Since the circumstances were not ideal to get into high resolution imaging, I compared two ASI cameras, the 120MM (monochrome) and the 120MC (direct color), being curious if the monochrome, using red, green and blue filters would teach the color camera (with Bayer grid) a lesson in grabbing detail on a planet. No sir, it did not. The color camera offered about the same resolution in the final image. So, when seeing is only average, you might as well save yourself the trouble of using a mono camera with filters. After all, direct color is a lot easier, and allows grabbing more frames in a shorter period of time. Would the mono camera without the Bayer grid overhead fare better in decent seeing? Likely. Especially if using derotation software like Winjupos to grab enough images in RGB. Will it be spectacularly different? I expect not. At least not most of the time and not in our country where moments of excellent seeing are very rare. One disadvantage of the color camera: due to the Bayer grid, it will never be ideal to use it with an IR pass filter, the most popular wavelength to compensate for bad seeing. There's no free lunch.

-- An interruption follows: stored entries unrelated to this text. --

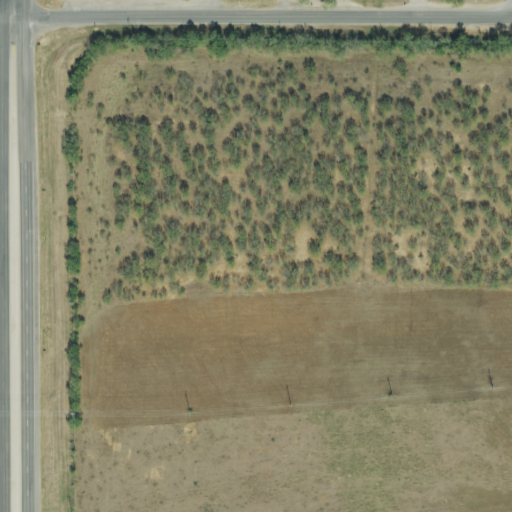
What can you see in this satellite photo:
road: (11, 7)
road: (212, 8)
road: (510, 9)
road: (6, 14)
road: (261, 17)
road: (1, 262)
road: (24, 262)
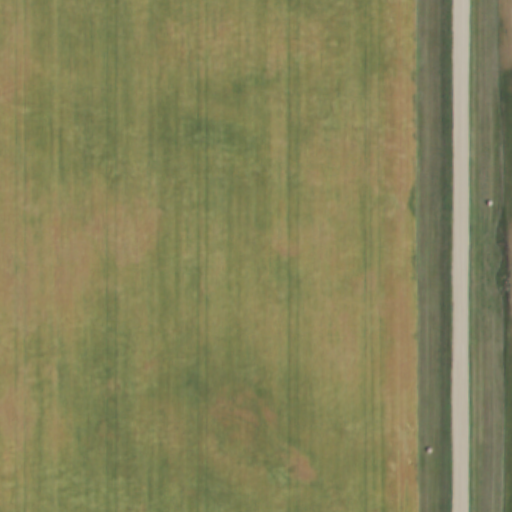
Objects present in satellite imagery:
road: (456, 256)
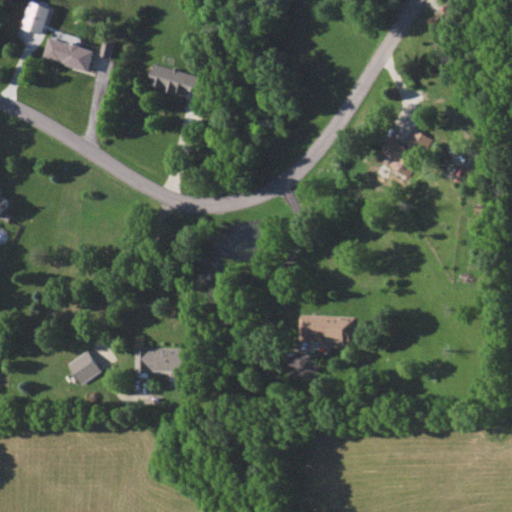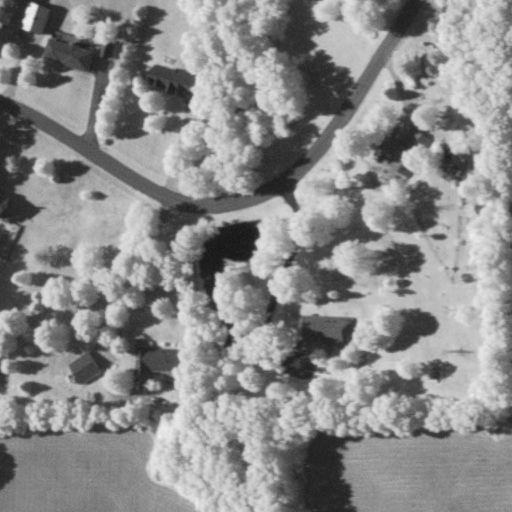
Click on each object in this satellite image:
building: (37, 17)
building: (108, 48)
building: (69, 53)
building: (179, 79)
building: (408, 150)
road: (247, 200)
building: (4, 205)
road: (282, 280)
road: (115, 304)
building: (328, 327)
building: (160, 359)
building: (84, 366)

This was my best result of the evening. Nothing really special, but it was the first image of Jupiter with the TOA150.
It took 3 videos of 4000 images each, a selection of 4500 of the most acceptable ones (the not too blurry ones) and some post processing. Luckily automation software like AutoStakkert! or Registax does exist. There used to be a time when going through all the frames manually was necessary.

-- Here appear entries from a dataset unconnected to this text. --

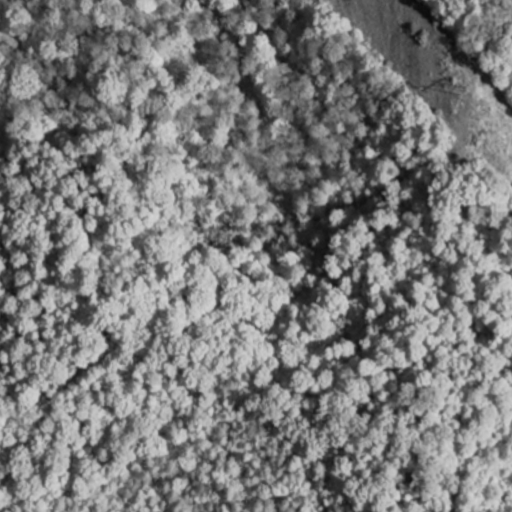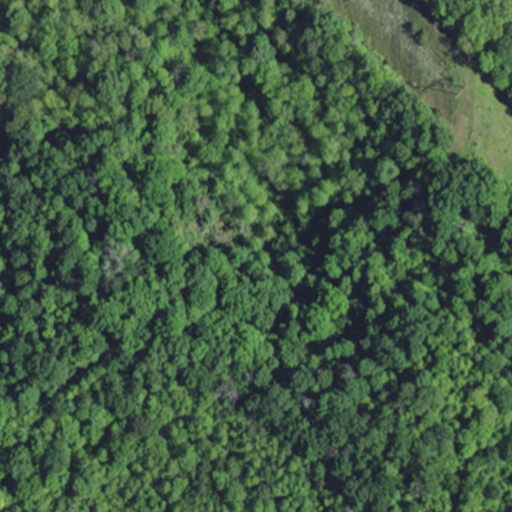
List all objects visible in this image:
power tower: (471, 92)
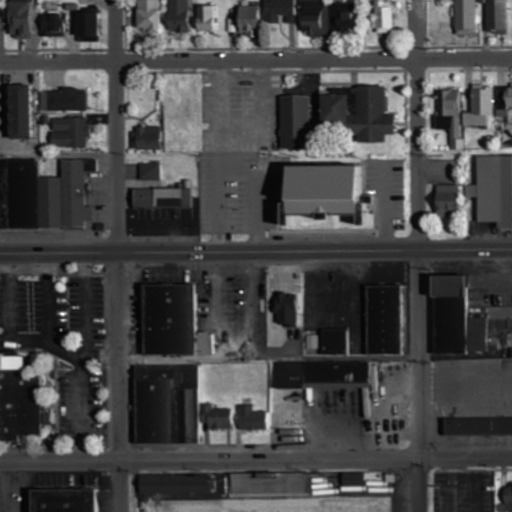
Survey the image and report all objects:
building: (269, 15)
building: (151, 16)
building: (181, 17)
building: (467, 17)
building: (499, 17)
building: (332, 18)
building: (386, 18)
building: (210, 20)
building: (27, 21)
building: (1, 24)
building: (58, 24)
building: (94, 26)
road: (256, 62)
building: (505, 98)
building: (66, 102)
building: (480, 109)
building: (341, 111)
building: (451, 114)
building: (379, 115)
building: (298, 123)
building: (73, 134)
building: (149, 140)
road: (57, 154)
building: (152, 173)
building: (497, 191)
building: (44, 196)
building: (482, 196)
building: (330, 198)
building: (165, 199)
road: (255, 252)
road: (114, 256)
road: (416, 256)
building: (289, 311)
building: (460, 319)
building: (171, 320)
building: (459, 320)
building: (388, 321)
building: (336, 344)
road: (266, 358)
building: (327, 376)
building: (21, 399)
building: (169, 405)
building: (220, 419)
building: (288, 419)
building: (254, 420)
building: (478, 427)
building: (480, 427)
road: (256, 457)
building: (177, 485)
building: (508, 498)
building: (66, 501)
park: (285, 510)
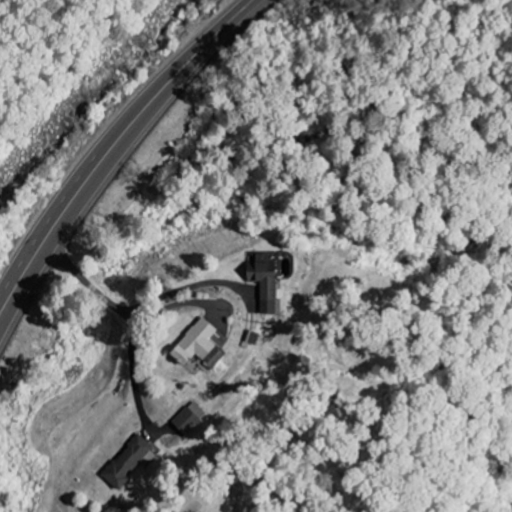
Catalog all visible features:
road: (110, 149)
road: (80, 275)
building: (273, 284)
building: (212, 345)
building: (197, 419)
building: (137, 462)
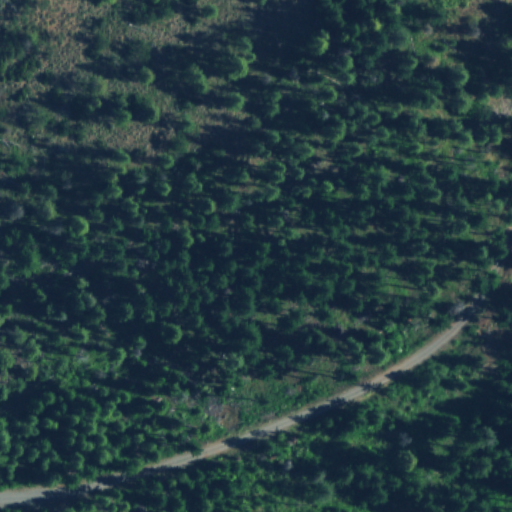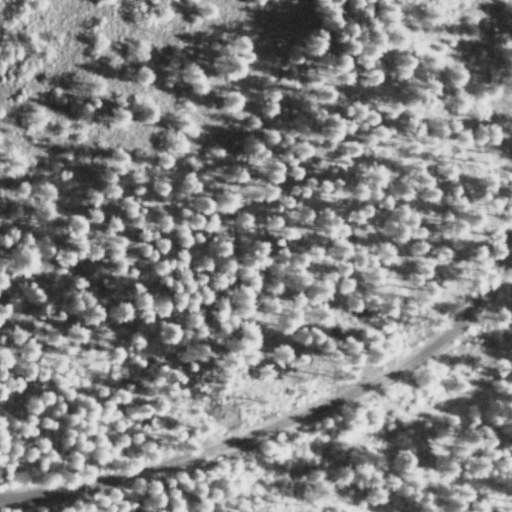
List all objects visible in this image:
road: (286, 426)
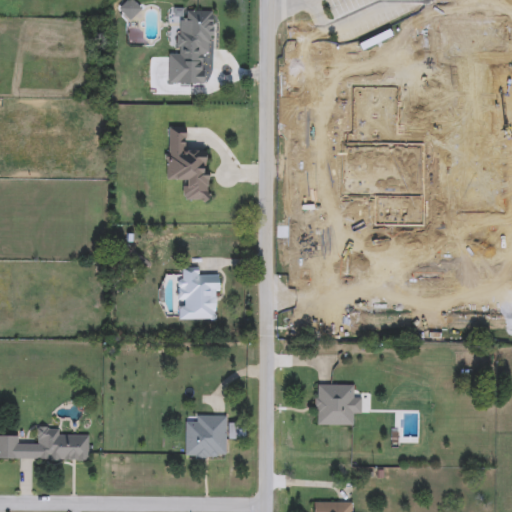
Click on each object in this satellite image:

Earlier that evening, Luc Debeck, a friend of mine, was using his 12 inch Orion Optics UK Newton for the first time. He used his 120MC camera under a tad better seeing. As you can see, the color camera works very well, just as good as the monochrome. The colors of my RGB image are more saturated, but that is a matter of taste and one click of a mouse away during processing. Let's give this comparison another try under better conditions and see what it gives.



On a technical note, when capturing video with the ASI 120MC, you may opt to record in raw format. If you are using Firecapture, switch off debayering while recording. You will be able to transfer more frames per second, as debayering does cause overhead on your recording PC. Stacking software like AS!2 can do the debayering later on in the process, and gives good color results. In AS!2 choose the 'force debayering GRBG' option for best results, under the Color menu.

Getting a nice picture not always requires these kind of titanic efforts, this one was taken with my iPhone, held against the telescopes eyepiece. Very hipstamatic.